◆ What you will do
1/ How would you render this sentence from the amendment agreement in Spanish: "NOW, THEREFORE, in consideration of the foregoing and mutual covenants and agreements therein contained, the receipt and adequacy of which are hereby acknowledged, the parties covenant, stipulate, and agree as follows:"
2/ Can you reproduce the amendment agreement word for word between "Amendment Agreement, dated" and "($16,000,000) (Cln)  (M1228588.DOC;1)", inclusive?

** Opening Selected excerpt block **

Amendment Agreement, dated as of June 19, 2008, by and among Pennichuck Corporation, Pennichuck Water Works, Inc. and Bank of America, N.A. (successor by merger to Fleet National Bank)

Contract Categories: Mergers & Acquisitions - Merger Agreements
EX-10.4 10 exhibit104.htm Amendment Agreement ($16,000,000) (Cln)  (M1228588.DOC;1)

EXHIBIT 10.4


AMENDMENT AGREEMENT


This AMENDMENT AGREEMENT (the "Agreement") is dated as of this 19th day of June, 2008, by and among PENNICHUCK CORPORATION, a New Hampshire corporation with a principal place of business at 25 Manchester Street, Merrimack, New Hampshire 03054 ("PC" or the "Borrower"), PENNICHUCK WATER WORKS, INC., a New Hampshire corporation with a principal place of business at 25 Manchester Street, Merrimack, New Hampshire 03054 ("PWW" or the "Guarantor") and BANK OF AMERICA, N.A. (successor by merger to FLEET NATIONAL BANK), a national bank organized under the laws of the United States with a place of business at 1155 Elm Street, Manchester, New Hampshire 03101 (the "Bank").


W I T N E S S E T H


WHEREAS, pursuant to the terms of a certain Loan Agreement between the Borrower, the Guarantor and the Bank dated March 22, 2005, as amended (the "Loan Agreement") and certain loan documents referenced therein or contemplated thereby (collectively the "Loan Documents"), the Bank has made a certain $12,000,000 line of credit loan to the Borrower (the
"Primary Line of Credit") and a certain $4,000,000 line of credit loan to the Borrower (the "Secondary Line of Credit").  Any capitalized term used herein which is not defined herein shall have the meaning given to such term in the Loan Agreement; and


WHEREAS, the Borrower has requested and the Bank has agreed to, among other things, (i) extend the maturity date of the Primary Line of Credit and the Secondary Line of Credit; (ii) modify the interest rate and unused facility fee provisions for the Primary Line of Credit and the Secondary Line of Credit; (iii) modify certain financial covenants; (iv) provide that the Primary Line of Credit shall also be secured by a pledge of the stock of Pennichuck Water Service Corporation; and (v) amend the Loan Documents in certain other respects.


NOW, THEREFORE, in consideration of the foregoing and mutual covenants and agreements therein contained, the receipt and adequacy of which are hereby acknowledged, the parties covenant, stipulate, and agree as follows:


1.

** Closing Selected excerpt block **
** Opening Dataset content block **

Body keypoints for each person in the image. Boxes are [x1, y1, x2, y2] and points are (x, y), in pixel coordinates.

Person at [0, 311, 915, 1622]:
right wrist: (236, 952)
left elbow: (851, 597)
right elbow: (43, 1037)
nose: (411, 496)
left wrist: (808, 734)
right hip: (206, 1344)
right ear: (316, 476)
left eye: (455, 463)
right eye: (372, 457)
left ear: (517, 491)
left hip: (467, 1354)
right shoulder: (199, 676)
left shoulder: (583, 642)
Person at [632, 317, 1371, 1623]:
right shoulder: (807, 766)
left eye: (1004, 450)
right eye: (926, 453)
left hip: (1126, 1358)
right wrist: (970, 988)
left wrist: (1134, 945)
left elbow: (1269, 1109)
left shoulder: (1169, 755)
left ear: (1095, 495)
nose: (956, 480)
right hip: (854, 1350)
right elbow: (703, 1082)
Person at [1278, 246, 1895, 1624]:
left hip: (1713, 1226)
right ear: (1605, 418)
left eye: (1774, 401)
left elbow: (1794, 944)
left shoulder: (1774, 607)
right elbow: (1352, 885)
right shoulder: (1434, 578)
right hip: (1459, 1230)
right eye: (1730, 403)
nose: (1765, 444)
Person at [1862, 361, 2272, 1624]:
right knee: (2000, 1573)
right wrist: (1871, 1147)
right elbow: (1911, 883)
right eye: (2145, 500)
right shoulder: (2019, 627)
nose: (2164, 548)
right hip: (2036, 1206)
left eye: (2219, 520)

** Closing Dataset content block **
** Opening Dataset content block **

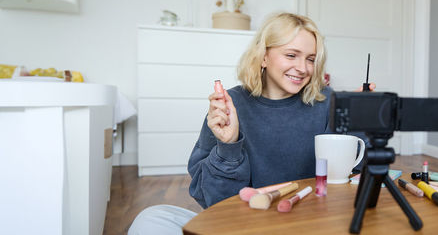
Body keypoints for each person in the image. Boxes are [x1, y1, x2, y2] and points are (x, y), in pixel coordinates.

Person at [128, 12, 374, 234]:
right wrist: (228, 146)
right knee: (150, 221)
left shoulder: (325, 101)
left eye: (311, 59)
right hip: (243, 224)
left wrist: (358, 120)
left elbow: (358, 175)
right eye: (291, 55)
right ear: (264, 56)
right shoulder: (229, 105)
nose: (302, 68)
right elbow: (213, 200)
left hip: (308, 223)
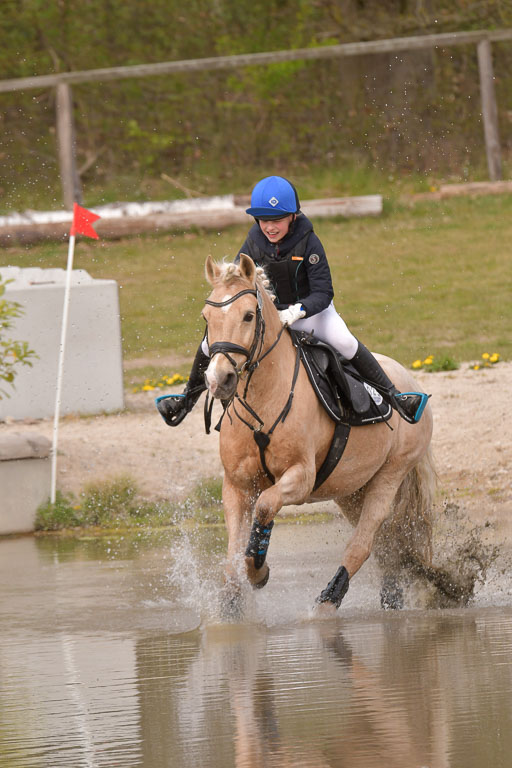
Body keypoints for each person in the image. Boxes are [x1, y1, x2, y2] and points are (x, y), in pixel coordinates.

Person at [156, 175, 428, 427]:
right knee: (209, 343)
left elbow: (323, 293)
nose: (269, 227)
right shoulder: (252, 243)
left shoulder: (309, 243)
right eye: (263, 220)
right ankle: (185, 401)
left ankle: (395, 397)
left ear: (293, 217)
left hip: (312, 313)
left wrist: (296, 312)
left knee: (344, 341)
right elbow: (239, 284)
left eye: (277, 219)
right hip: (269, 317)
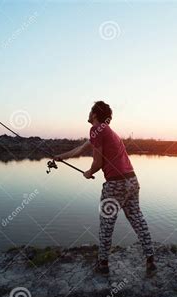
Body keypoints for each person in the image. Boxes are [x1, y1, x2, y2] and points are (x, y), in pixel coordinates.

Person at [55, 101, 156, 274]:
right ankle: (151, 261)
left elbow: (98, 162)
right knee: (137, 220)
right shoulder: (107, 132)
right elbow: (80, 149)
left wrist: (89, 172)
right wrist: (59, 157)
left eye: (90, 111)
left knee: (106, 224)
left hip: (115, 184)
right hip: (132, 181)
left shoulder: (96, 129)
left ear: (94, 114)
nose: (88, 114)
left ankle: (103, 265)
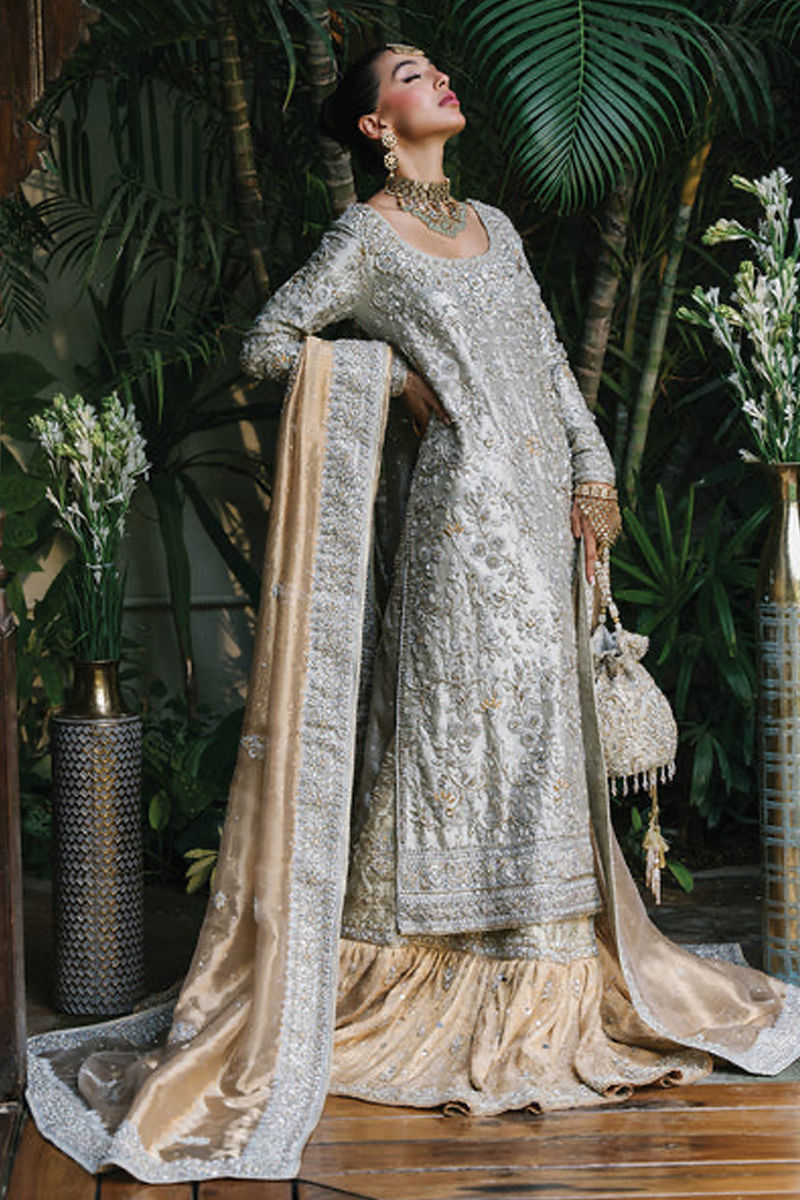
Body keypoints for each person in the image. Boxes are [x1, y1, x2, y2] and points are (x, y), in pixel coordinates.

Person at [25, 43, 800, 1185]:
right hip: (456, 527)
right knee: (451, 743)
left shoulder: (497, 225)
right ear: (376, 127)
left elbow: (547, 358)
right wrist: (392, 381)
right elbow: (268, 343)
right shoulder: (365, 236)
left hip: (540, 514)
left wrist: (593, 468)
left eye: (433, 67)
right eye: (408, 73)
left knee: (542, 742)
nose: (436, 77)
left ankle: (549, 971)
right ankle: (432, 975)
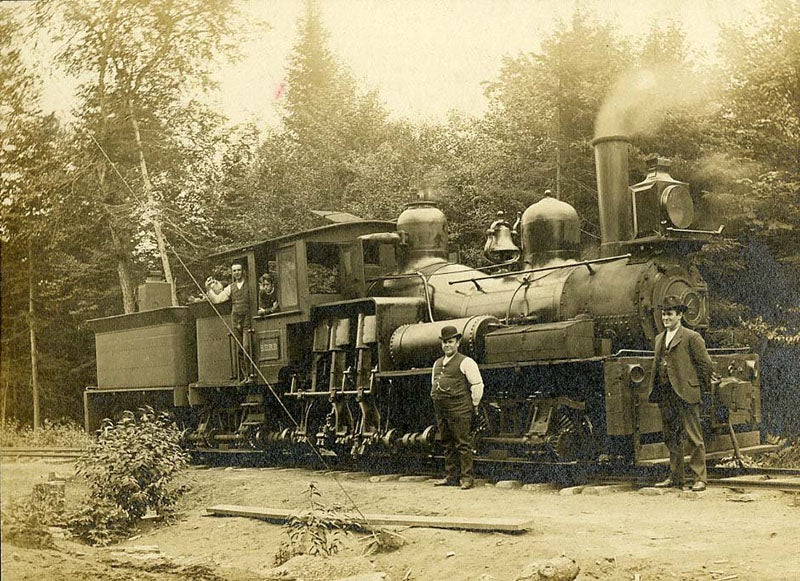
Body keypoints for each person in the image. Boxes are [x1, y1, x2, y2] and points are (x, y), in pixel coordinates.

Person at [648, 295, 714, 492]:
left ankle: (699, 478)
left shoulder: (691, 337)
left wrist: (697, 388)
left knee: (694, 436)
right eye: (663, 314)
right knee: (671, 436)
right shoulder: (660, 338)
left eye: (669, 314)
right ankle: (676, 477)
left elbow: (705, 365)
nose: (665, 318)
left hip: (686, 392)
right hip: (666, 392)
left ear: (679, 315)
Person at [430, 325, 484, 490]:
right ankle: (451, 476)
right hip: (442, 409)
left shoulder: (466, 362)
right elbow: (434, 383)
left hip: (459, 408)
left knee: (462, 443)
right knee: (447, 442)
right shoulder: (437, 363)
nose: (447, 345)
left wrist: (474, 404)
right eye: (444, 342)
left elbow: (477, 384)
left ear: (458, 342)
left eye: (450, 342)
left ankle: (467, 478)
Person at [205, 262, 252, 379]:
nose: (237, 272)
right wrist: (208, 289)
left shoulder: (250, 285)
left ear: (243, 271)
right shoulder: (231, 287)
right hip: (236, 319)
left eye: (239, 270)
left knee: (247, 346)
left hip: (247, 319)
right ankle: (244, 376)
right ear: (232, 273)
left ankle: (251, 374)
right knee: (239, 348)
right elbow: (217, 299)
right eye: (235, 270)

** Closing Dataset content block **

◆ Task-by-task outputs
1/ POR LO TANTO, en contraprestación de lo anterior y de los pactos y acuerdos mutuos allí contenidos, cuya recepción y suficiencia se reconocen por el presente, las partes pactan, estipulan y acuerdan lo siguiente:

2/
Amendment Agreement, dated as of June 19, 2008, by and among Pennichuck Corporation, Pennichuck Water Works, Inc. and Bank of America, N.A. (successor by merger to Fleet National Bank)

Contract Categories: Mergers & Acquisitions - Merger Agreements
EX-10.4 10 exhibit104.htm Amendment Agreement ($16,000,000) (Cln)  (M1228588.DOC;1)